[[ Supplied text, beginning ]]
Cross-origin resource sharing (CORS) is a mechanism that allows scripts to bypass the Same-Origin Policy, essentially allowing JavasScript code to make requests to external sites. Such "cross-domain" requests would otherwise be forbidden by web browsers. When browsers issue requests, they always include the "Origin" header, the server can then pick up this "Origin" header and respond with an "Access-Control-Allow-Origin" header if that Origin is acceptable.  Browsers will then allow the access to go ahead.

CORS in Java

In your Java webapp, all you need to do is set the "Access-Control-Allow-Origin" CORS header to the Servlet response:

response.setHeader("Access-Control-Allow-Origin", request.getHeader("Origin"));

As of Tomcat 7, CORS  support has been added (in the form of a filter). In theory, you can add this Tomcat-specific Servlet to the web.xml and it should take care of adding CORS headers (although that didn't really work for me): 

<filter>
  <filter-name>CorsFilter</filter-name>
  <filter-class>org.apache.catalina.filters.CorsFilter</filter-class>
</filter>
<filter-mapping>
  <filter-name>CorsFilter</filter-name>
  <url-pattern>/*</url-pattern>
</filter-mapping>

More info at:

CORS in Scala

If using Spray with Scala, for example, adding CORS headers to the response can be achieved using the following code: 

import spray.http._

path("your_path") {
 get{
  respondWithHeader(HttpHeaders.`Access-Control-Allow-Origin`(AllOrigins)){
    _.complete("server response")        
  }
 }
}
[[ Supplied text, end ]]
[[ Given information, beginning ]]
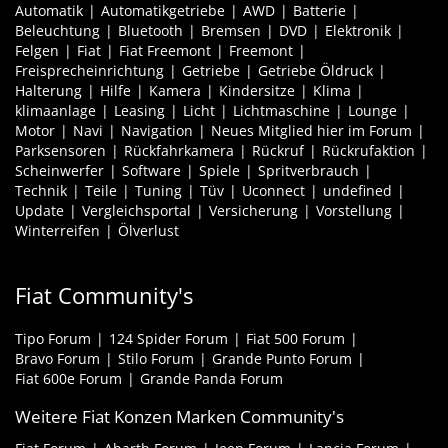
Automatik
Automatikgetriebe
AWD
Batterie
Beleuchtung
Bluetooth
Bremsen
DVD
Elektronik
Felgen
Fiat
Fiat Freemont
Freemont
Freisprecheinrichtung
Getriebe
Getriebe Öldruck
Halterung
Hilfe
Kamera
Kindersitze
Klima
klimaanlage
Leasing
Licht
Lichtmaschine
Lounge
Motor
Navi
Navigation
Neues Mitglied hier im Forum
Parksensoren
Rückfahrkamera
Rückruf
Rückrufaktion
Scheinwerfer
Software
Spiele
Spritverbrauch
Technik
Teile
Tuning
Tüv
Uconnect
undefined
Update
Vergleichsportal
Versicherung
Vorstellung
Winterreifen
Ölverlust
Fiat Community's
Tipo Forum
124 Spider Forum
Fiat 500 Forum
Bravo Forum
Stilo Forum
Grande Punto Forum
Fiat 600e Forum
Grande Panda Forum
Weitere Fiat Konzen Marken Community's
[[ Given information, end ]]
Could you return, word for word, the part of the CORS text from "Cross-origin resource sharing" to "to go ahead."?

Cross-origin resource sharing (CORS) is a mechanism that allows scripts to bypass the Same-Origin Policy, essentially allowing JavasScript code to make requests to external sites. Such "cross-domain" requests would otherwise be forbidden by web browsers. When browsers issue requests, they always include the "Origin" header, the server can then pick up this "Origin" header and respond with an "Access-Control-Allow-Origin" header if that Origin is acceptable.  Browsers will then allow the access to go ahead.